第69章 CHAPTER XVI(4)
Once more he opened his eyes, and with a troubled look upon his face, and in a voice of doubt and fear, he cried: "It is a sinful man, O Lord, a sinful man."His eyes wandered till they fell on Mrs. Murray's face, and then the trouble and fear passed out of them, and in a gentler voice he said: "Forgive us our debts." Then, feeling with his hand till it rested on his son's head, Macdonald Dubh passed away, at peace with men and with God.
There was little sadness and no bitter grief at Macdonald Dubh's funeral. The tone all through was one of triumph, for they all knew his life, and how sore the fight had been, and how he had won his victory. His humility and his gentleness during the last few weeks of his life had removed all the distance that had separated him from the people, and had drawn their hearts toward him; and now in his final triumph they could not find it in their hearts to mourn.
But to Ranald the sadness was more than the triumph. Through the wild, ungoverned years of his boyhood his father had been more than a father to him. He had been a friend, sharing a common lot, and without much show of tenderness, understanding and sympathizing with him, and now that his father had gone from him, a great loneliness fell upon the lad.
The farm and its belongings were sold. Kirsty brought with her the big box of blankets and linen that had belonged to Ranald's mother.
Ranald took his mother's Gaelic Bible, his father's gun and ax, and with the great deerhound, Bugle, and his colt, Lisette, left the home of his childhood behind him, and with his Aunt Kirsty, went to live with his uncle.

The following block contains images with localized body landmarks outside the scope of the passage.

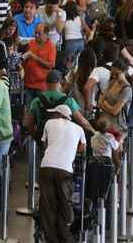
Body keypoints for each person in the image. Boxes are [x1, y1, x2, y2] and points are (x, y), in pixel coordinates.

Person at [38, 104, 86, 243]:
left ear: (60, 115)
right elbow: (82, 149)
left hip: (46, 166)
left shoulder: (49, 123)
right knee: (64, 203)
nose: (52, 116)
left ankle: (51, 239)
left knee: (48, 204)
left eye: (54, 113)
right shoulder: (79, 128)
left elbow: (44, 145)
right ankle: (66, 238)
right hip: (65, 169)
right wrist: (70, 151)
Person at [24, 69, 95, 139]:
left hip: (45, 138)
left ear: (46, 82)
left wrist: (36, 138)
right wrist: (94, 132)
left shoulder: (36, 101)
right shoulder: (68, 100)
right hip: (62, 139)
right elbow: (83, 122)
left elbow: (28, 124)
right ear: (60, 82)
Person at [22, 23, 57, 107]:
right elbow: (26, 61)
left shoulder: (51, 46)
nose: (36, 35)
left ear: (46, 34)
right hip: (28, 83)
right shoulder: (31, 43)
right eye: (35, 33)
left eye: (39, 33)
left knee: (41, 110)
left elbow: (51, 65)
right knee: (28, 108)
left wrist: (35, 57)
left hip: (42, 85)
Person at [98, 59, 133, 135]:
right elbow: (99, 102)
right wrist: (107, 106)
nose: (114, 76)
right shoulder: (112, 82)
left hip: (118, 128)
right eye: (112, 73)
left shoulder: (127, 89)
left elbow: (115, 111)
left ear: (124, 72)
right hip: (105, 125)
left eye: (117, 74)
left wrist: (105, 103)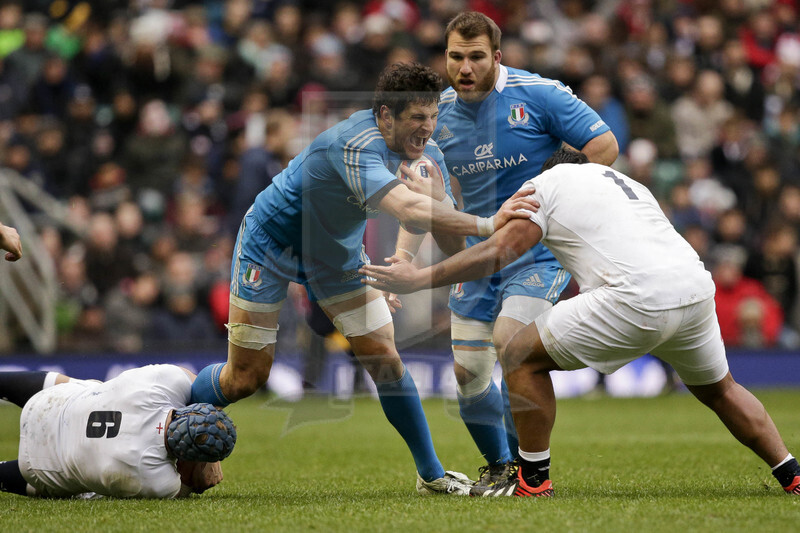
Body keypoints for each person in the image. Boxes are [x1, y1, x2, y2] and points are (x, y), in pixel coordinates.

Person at [363, 147, 800, 498]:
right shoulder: (629, 183)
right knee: (722, 390)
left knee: (517, 353)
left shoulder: (547, 182)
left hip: (634, 296)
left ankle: (533, 481)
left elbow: (500, 251)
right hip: (694, 289)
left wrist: (419, 278)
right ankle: (791, 474)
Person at [189, 62, 536, 496]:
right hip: (271, 244)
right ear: (386, 116)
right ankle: (177, 414)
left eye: (432, 116)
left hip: (337, 257)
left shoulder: (429, 155)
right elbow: (411, 209)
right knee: (246, 378)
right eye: (417, 118)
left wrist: (401, 260)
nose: (428, 128)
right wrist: (488, 224)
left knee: (384, 358)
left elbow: (435, 223)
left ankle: (430, 475)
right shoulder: (355, 144)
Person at [392, 11, 618, 487]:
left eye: (476, 57)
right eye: (456, 57)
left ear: (497, 57)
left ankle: (530, 468)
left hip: (538, 250)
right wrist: (407, 257)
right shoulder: (438, 117)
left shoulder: (539, 95)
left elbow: (604, 145)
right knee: (468, 373)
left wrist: (559, 180)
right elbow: (425, 193)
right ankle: (501, 469)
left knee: (512, 343)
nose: (465, 68)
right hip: (479, 253)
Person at [0, 364, 237, 499]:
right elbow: (190, 482)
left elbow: (196, 382)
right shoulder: (159, 480)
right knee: (86, 487)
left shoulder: (163, 383)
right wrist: (201, 476)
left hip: (49, 401)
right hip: (40, 466)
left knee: (93, 388)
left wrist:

Throughout the autumn months he was busy helping his uncle with the plowing, the potatoes, and the fall work. Soon the air began to nip, and the night's frost to last throughout the shortening day, and then Macdonald Bhain began to prepare wood for the winter, and to make all things snug about the house and barn; and when the first fall of snow fell softly, he took down his broad-ax, and then Ranald knew that the gang would soon be off again for the shanties.
That night his uncle talked long with him about his future.
"I have no son, Ranald," he said, as they sat talking; "and, for your father's sake and for your own, it is my desire that you should become a son to me, and there is no one but yourself to whom the farm would go. And glad will I be if you will stay with me.
But, stay or not, all that I have will be yours, if it please the Lord to spare you.""I would want nothing better," said Ranald, "than to stay with you and work with you, but I do not draw toward the farm.""And what else would you do, Ranald?"
"Indeed, I know not," said Ranald, "but something else than farming.
But meantime I should like to go to the shanties with you this winter."And so, when the Macdonald gang went to the woods that winter, Ranald, taking his father's ax, went with them. And so clever did the boy prove himself that by the time they brought down their raft in the spring there was not a man in all the gang that Macdonald Bhain would sooner have at his back in a tight place than his nephew Ranald. And, indeed, those months in the woods made a man out of the long, lanky boy, so that, on the first Sabbath after the shantymen came home, not many in the church that day would have recognized the dark-faced, stalwart youth had it not been that he sat in the pew beside Macdonald Bhain. It was with no small difficulty that the minister's wife could keep her little boy quiet in the back seat, so full of pride and joy was he at the appearance of his hero; but after the service was over, Hughie could be no longer restrained. Pushing his way eagerly through the crowd, he seized upon Ranald and dragged him to his mother.
"Here he is, mother!" he exclaimed, to Ranald's great confusion, and to the amusement of all about him. "Isn't he splendid?"And as Ranald greeted Mrs. Murray with quiet, grave courtesy, she felt that his winter in the woods and on the river had forever put behind him his boyhood, and that henceforth he would take his place among the men. And looking at his strong, composed, grave face, she felt that that place ought not to be an unworthy one.